Gabrielle sentiu como se uma lança perfurasse seu peito.
– Ou você gosta de brutalidade, loirinha? – e ao dizer isso agarrou Eris de súbito e a jogou de bruços na cama, ao que a jovem exclamou de espanto – aposto a segunda opção, pois você parece que está sempre pedindo uma surra – e mordeu com força as costas de Eris. A amazona viu que a jovem cerrava os dentes, mas o olhar que lançou a Gabrielle pedia que não interferisse.

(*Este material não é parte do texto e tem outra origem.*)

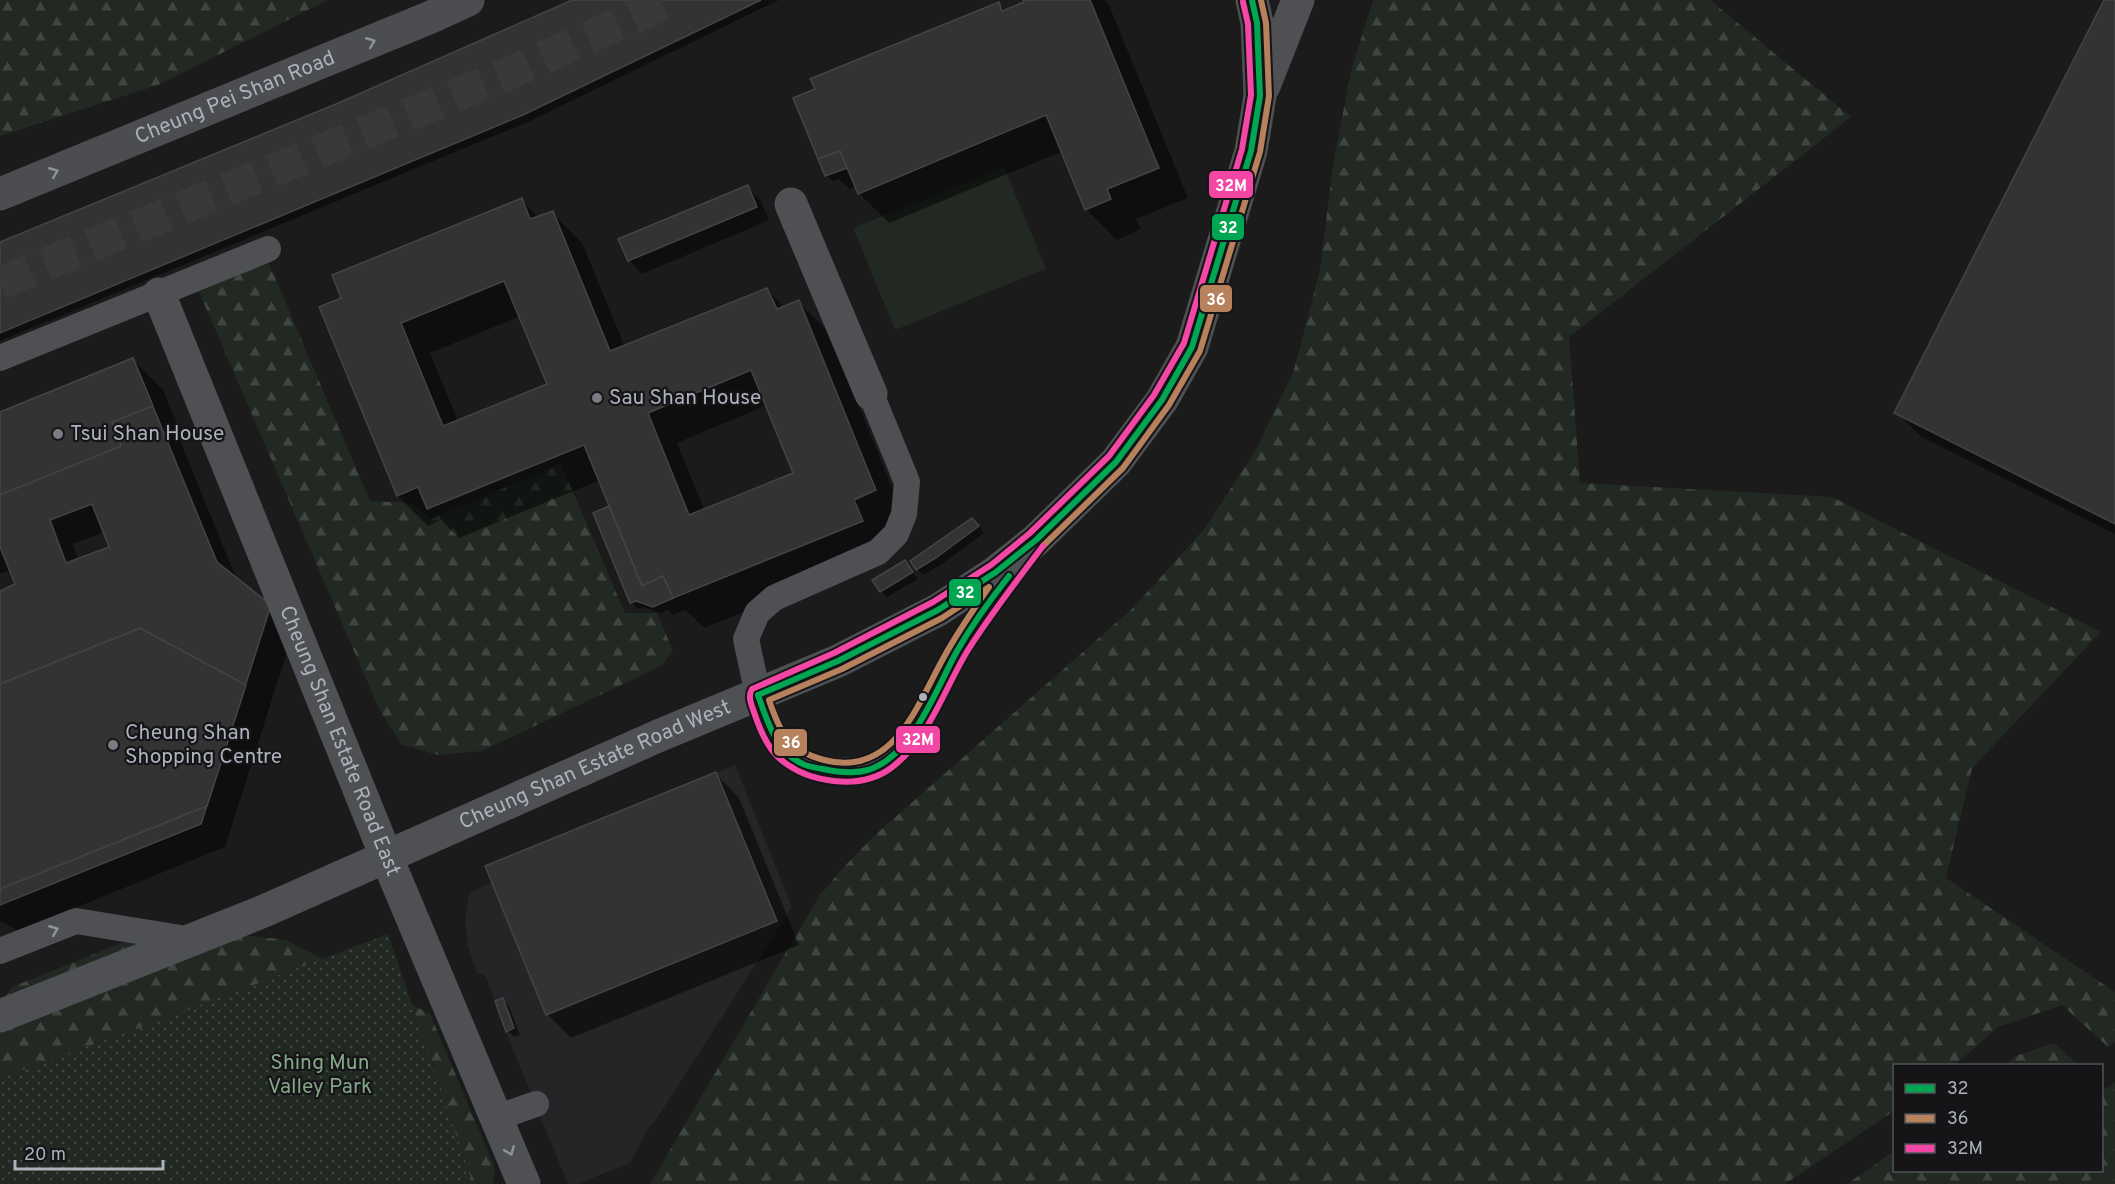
<svg xmlns="http://www.w3.org/2000/svg" width="2115" height="1184" font-family="Overpass,sans-serif">
<style>
.built{fill:#252527}
.grass{fill:#212922}
.forest{fill:url(#forest-firs)}
.park{fill:url(#park-dots)}
.shadow{fill:#0007;fill-rule:evenodd}
.building{fill:#333;stroke:#434447;stroke-width:1.5;fill-rule:evenodd}
.lines{fill:none;stroke-linecap:round;stroke-linejoin:round}
.trunk-tunnel{stroke:#38393b;stroke-width:33;stroke-dasharray:33 16;stroke-linecap:butt}
.service{stroke:#4f5054;stroke-width:26}
.pedestrian{stroke:#4f5054;stroke-width:33}
.minor{stroke:#4f5054;stroke-width:33}
.trunk{stroke:#4c4d50;stroke-width:33}
.bus-1-casing{stroke:#151517;stroke-width:10}
.bus-2-casing{stroke:#151517;stroke-width:10}
.bus-3-casing{stroke:#151517;stroke-width:10}
.bus-1{stroke:#00a651;stroke-width:6}
.bus-2{stroke:#b6815c;stroke-width:6}
.bus-3{stroke:#f346a5;stroke-width:6}
.oneway{stroke:#8f939c}
.oneway2{stroke:#90949d}
.poi-dot{fill:#797c84;stroke:#151517;stroke-width:2}
.bus-dot{fill:#acb1bc;stroke:#151517;stroke-width:2}
.labels{text-anchor:middle;dominant-baseline:central;stroke-width:4.5;stroke-linejoin:round;paint-order:stroke}
.street-label{font-size:21px;fill:#acb1bc;stroke:#151517}
.poi-label{font-size:21px;fill:#acb1bc;stroke:#151517;text-anchor:start}
.park-label{font-size:21px;fill:#84a786;stroke:#151517}
.line-badge{stroke:#151517;stroke-width:2}
.badge-label{font-size:16px;text-anchor:middle;font-weight:bold;fill:#fff}
</style>
<defs>
<pattern id="forest-firs" width="22" height="20" patternUnits="userSpaceOnUse" patternTransform="scale(1.5)"><rect width="22" height="20" fill="#212922"/><path d="M5 1l3.5 6h-7zM16 11l3.5 6h-7z" fill="#3f4640"/></pattern>
<pattern id="park-dots" width="8" height="8" patternUnits="userSpaceOnUse" patternTransform="scale(1.5)"><rect width="8" height="8" fill="#212922"/><path d="M2 2h.1M6 6h.1" fill="none" stroke="#3f4640" stroke-width="1.8" stroke-linecap="round"/></pattern>
</defs>
<rect width="100%" height="100%" fill="#1b1b1b"/>
<polygon class="built" points="735,765 792,907 660,1114 647,1130 630,1163 577,1184 568,1184 506,1032 485,974 477,974 468,946 465,922 469,893 491,883 485,866"/>
<polygon class="grass" points="1004,167 1046,269 895,330 853,228"/>
<g class="forest">
<polygon points="0,0 328,0 158,85 0,136"/>
<polygon points="1373,0 1710,0 1851,117 1569,337 1580,483 1832,497 2101,632 1972,768 1946,878 2115,992 2115,1042 2108,1047 2062,1005 1998,1027 1955,1065 1894,1066 1894,1111 1785,1184 650,1184 818,898 841,870 874,836 1134,607 1205,528 1256,450 1294,370 1320,270 1333,165 1351,71"/>
<polygon points="268,261 370,501 412,503 431,519 561,464 625,613 657,613 673,651 661,666 482,751 438,755 402,745 379,709 199,292"/>
<polygon points="164,926 286,940 430,1014 495,1168 493,1184 0,1184 0,1006 12,987"/>
<polygon points="2054,1043 2079,1065 2005,1065 2016,1056"/>
<polygon points="2115,1082 2115,1184 1847,1184 1894,1151 1894,1170 2102,1170 2102,1086 2105,1089"/>
</g>
<polygon class="park" points="388,934 473,1184 0,1184 0,1078 164,1019"/>
<g class="shadow">
<polygon points="575,0 779,0 530,121 0,341 0,244 337,106"/>
<polygon points="1025,0 1104,0 1108,3 1188,198 1136,219 1141,229 1117,240 1087,210 1063,151 889,223 859,193 856,186 849,189 839,179 833,181 826,175 795,99 999,4 1006,12 1026,3"/>
<polygon points="2106,0 2115,0 2115,534 1920,436 1896,412"/>
<polygon points="747,187 760,200 769,220 642,274 629,260"/>
<path d="M522 200 539 218 552 213 582 243 625 347 766 289 784 307 798 302 829 332 905 520 892 551 704 628 686 610 673 615 668 610 660 613 643 607 638 609 631 602 609 508 614 513 600 480 459 538 441 520 428 526 398 496 321 308 343 299ZM521 316 549 385 458 421 430 353ZM767 405 795 473 705 511 677 443Z"/>
<path d="M133 360 163 390 182 436 179 438 237 580 294 630 225 847 18 931 0 921V592L17 585 11 570 0 574V413ZM104 532 110 547 79 560 72 544Z"/>
<polygon points="979,526 984,533 942,564 923,575 917,569"/>
<polygon points="905,562 918,579 887,597 881,591"/>
<polygon points="716,774 739,798 799,945 571,1038 547,1014"/>
<polygon points="503,1000 509,1006 520,1035 514,1037 507,1031"/>
</g>
<g class="building">
<polygon points="572,0 761,0 523,115 0,333 0,242 336,104"/>
<polygon points="1023,0 1090,0 1159,168 1107,189 1111,199 1085,210 1046,115 858,194 840,151 818,159 793,98 815,89 810,79 999,2 1002,11 1024,2"/>
<polygon points="2104,0 2115,0 2115,524 1894,413"/>
<polygon points="840,151 847,168 825,176 818,159"/>
<polygon points="748,185 757,207 628,261 618,239"/>
<path d="M522 198 530 219 553 211 610 351 767 288 777 309 799 300 876 490 854 500 863 521 673 598 663 576 642 586 584 445 427 509 418 487 397 496 319 307 341 298 332 275ZM504 281 547 384 443 426 401 323ZM751 370 793 473 689 515 648 413Z"/>
<path d="M133 358 217 562 271 605 201 824 0 905V591L15 584 0 547V412ZM92 504 109 547 66 563 50 520Z"/>
<polygon points="133,358 153,406 112,422 121,446 0,495 0,412"/>
<polygon points="609,506 642,586 663,576 673,598 653,607 636,601 630,603 593,513"/>
<polygon points="972,518 979,526 936,558 916,570 910,561"/>
<polygon points="905,560 913,572 880,592 872,580"/>
<polygon points="140,628 246,685 207,806 0,889 0,684"/>
<polygon points="716,772 777,921 546,1015 485,866"/>
<polygon points="503,998 514,1028 506,1032 495,1001"/>
</g>
<g class="lines">
<polyline class="trunk-tunnel" points="0,283 505,75 672,0"/>
<g class="service">
<polyline points="0,358 268,249"/>
<polyline points="871,394 907,482 904,514 896,534 878,552 774,598 757,613 746,639 758,695 774,736 786,751 805,764 834,771 871,769 894,755 919,723 958,650 980,615 1018,564"/>
<polyline points="0,951 76,921 193,940"/>
<polyline points="496,1118 536,1104"/>
</g>
<polyline class="pedestrian" points="791,204 871,394"/>
<g class="minor">
<polyline points="1264,86 1298,0"/>
<path id="s1" d="M159 294 386 856 524 1184"/>
<path id="s2" d="M0 1016 264 911 658 736 838 661 938 610 996 572 1036 540 1116 462 1162 400 1192 347 1251 151 1260 96 1257 23 1252 0"/>
</g>
<path class="trunk" id="s3" d="M0 194 431 17 468 0"/>
<defs>
<g id="bus-1">
<polyline points="758,695 838,661 938,610 996,572 1036,540 1116,462 1162,400 1192,347 1251,151 1260,96 1257,23 1252,0"/>
<path d="M758 695C767 721 777 754 805 765 811 767 817 768 823 769 837 772 854 774 868 770 913 756 936 689 957 651 972 625 990 600 1009 576"/>
</g>
<g id="bus-2">
<polyline points="1043,546 1123,468 1169,405 1200,351 1260,152 1269,96 1266,23 1261,0"/>
<path d="M989 587C973 610 957 633 944 657 917 705 894 778 824 760 789 751 780 733 769 700L842 669 942 618Z"/>
</g>
<path id="bus-3" d="M1043 546C1017 580 991 614 968 650 944 689 929 740 891 768 860 791 807 783 779 758 767 747 760 730 755 715 752 706 747 697 752 689L834 653 933 602 991 565 1030 533 1109 456 1154 395 1184 343 1242 149 1251 95 1248 24 1243 2"/>
</defs>
<use href="#bus-1" class="bus-1-casing"/>
<use href="#bus-2" class="bus-2-casing"/>
<use href="#bus-3" class="bus-3-casing"/>
<use href="#bus-1" class="bus-1"/>
<use href="#bus-2" class="bus-2"/>
<use href="#bus-3" class="bus-3"/>
</g>
<defs><path id="oneway-chevron" d="M-2-3.5L2.5 0L-2 3.5" fill="none" stroke-width="1.6" stroke-linecap="round" stroke-linejoin="round" transform="scale(1.5)"/></defs>
<g class="oneway">
<use href="#oneway-chevron" transform="translate(371 42) rotate(-22)"/>
<use href="#oneway-chevron" transform="translate(54 172) rotate(-22)"/>
</g>
<g class="oneway2">
<use href="#oneway-chevron" transform="translate(54 930) rotate(-22)"/>
<use href="#oneway-chevron" transform="translate(510 1151) rotate(67)"/>
</g>
<g class="poi-dot">
<circle cx="597" cy="398" r="6"/>
<circle cx="58" cy="434" r="6"/>
<circle cx="113" cy="745" r="6"/>
</g>
<circle class="bus-dot" cx="923" cy="697" r="5"/>
<g class="labels">
<g class="street-label">
<text stroke="none"><textPath href="#s3" startOffset="254">Cheung Pei Shan Road</textPath></text>
<text stroke="none"><textPath href="#s1" startOffset="482">Cheung Shan Estate Road East</textPath></text>
<text stroke="none"><textPath href="#s2" startOffset="646">Cheung Shan Estate Road West</textPath></text>
</g>
<g class="poi-label">
<text x="609" y="398">Sau Shan House</text>
<text x="70" y="434">Tsui Shan House</text>
<text x="125" y="733">Cheung Shan<tspan x="125" dy="24">Shopping Centre</tspan></text>
</g>
<g class="park-label">
<text x="320" y="1063">Shing Mun<tspan x="320" dy="24">Valley Park</tspan></text>
</g>
</g>
<g class="line-badge">
<rect x="1208" y="170" width="46" height="29" rx="6" fill="#f346a5"/>
<rect x="1211" y="213" width="34" height="28" rx="6" fill="#00a651"/>
<rect x="1199" y="284" width="34" height="29" rx="6" fill="#b6815c"/>
<rect x="948" y="578" width="34" height="29" rx="6" fill="#00a651"/>
<rect x="895" y="725" width="46" height="29" rx="6" fill="#f346a5"/>
<rect x="773" y="728" width="35" height="29" rx="6" fill="#b6815c"/>
</g>
<g class="badge-label">
<text x="1231" y="191">32M</text>
<text x="1228" y="233">32</text>
<text x="1216" y="305">36</text>
<text x="965" y="598">32</text>
<text x="918" y="745">32M</text>
<text x="791" y="748">36</text>
</g>
<rect x="1893" y="1064" width="210" height="108" fill="#151517" stroke="#515359" stroke-width="1.5"/>
<rect x="1905" y="1084" width="30" height="9" fill="#00a651" stroke="#515359" stroke-width="1.5"/>
<text x="1947" y="1094" font-size="18" fill="#acb1bc">32</text>
<rect x="1905" y="1114" width="30" height="9" fill="#b6815c" stroke="#515359" stroke-width="1.5"/>
<text x="1947" y="1124" font-size="18" fill="#acb1bc">36</text>
<rect x="1905" y="1144" width="30" height="9" fill="#f346a5" stroke="#515359" stroke-width="1.5"/>
<text x="1947" y="1154" font-size="18" fill="#acb1bc">32M</text>
<path d="M15 1160v9h148v-9" fill="none" stroke="#acb1bc" stroke-width="3"/>
<text x="24" y="1160" font-size="18" fill="#acb1bc" stroke="#151517" stroke-width="4.5" paint-order="stroke">20 m</text>
</svg>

Xena pegou a tigela com o mel e as frutas e comeu mais um pouco. Mudou a posição da escrava na cama e derramou uma parte do líquido espesso no peito da outra mulher. Inclinou-se e chupou os seios da jovem, e Gabrielle distinguiu um gemido que não era de dor escapar dos lábios da escrava. Não deixou um vestígio do mel no corpo dela. Gabrielle se perguntava se o sonífero ia ou não fazer efeito.
– Essa putinha aqui adora foder comigo, sabia? Ela pode lhe contar mil coisas e dizer que não, mas a verdade – Xena escorregou os dedos pelo abdômen da escrava – é que ela faria qualquer coisa que eu mandasse sem pensar duas vezes. Não é mesmo, escravinha?
– Si-sim, senhora – Eris arquejou. Gabrielle não soube dizer o que era dor, prazer, fingimento ou verdade na voz da jovem.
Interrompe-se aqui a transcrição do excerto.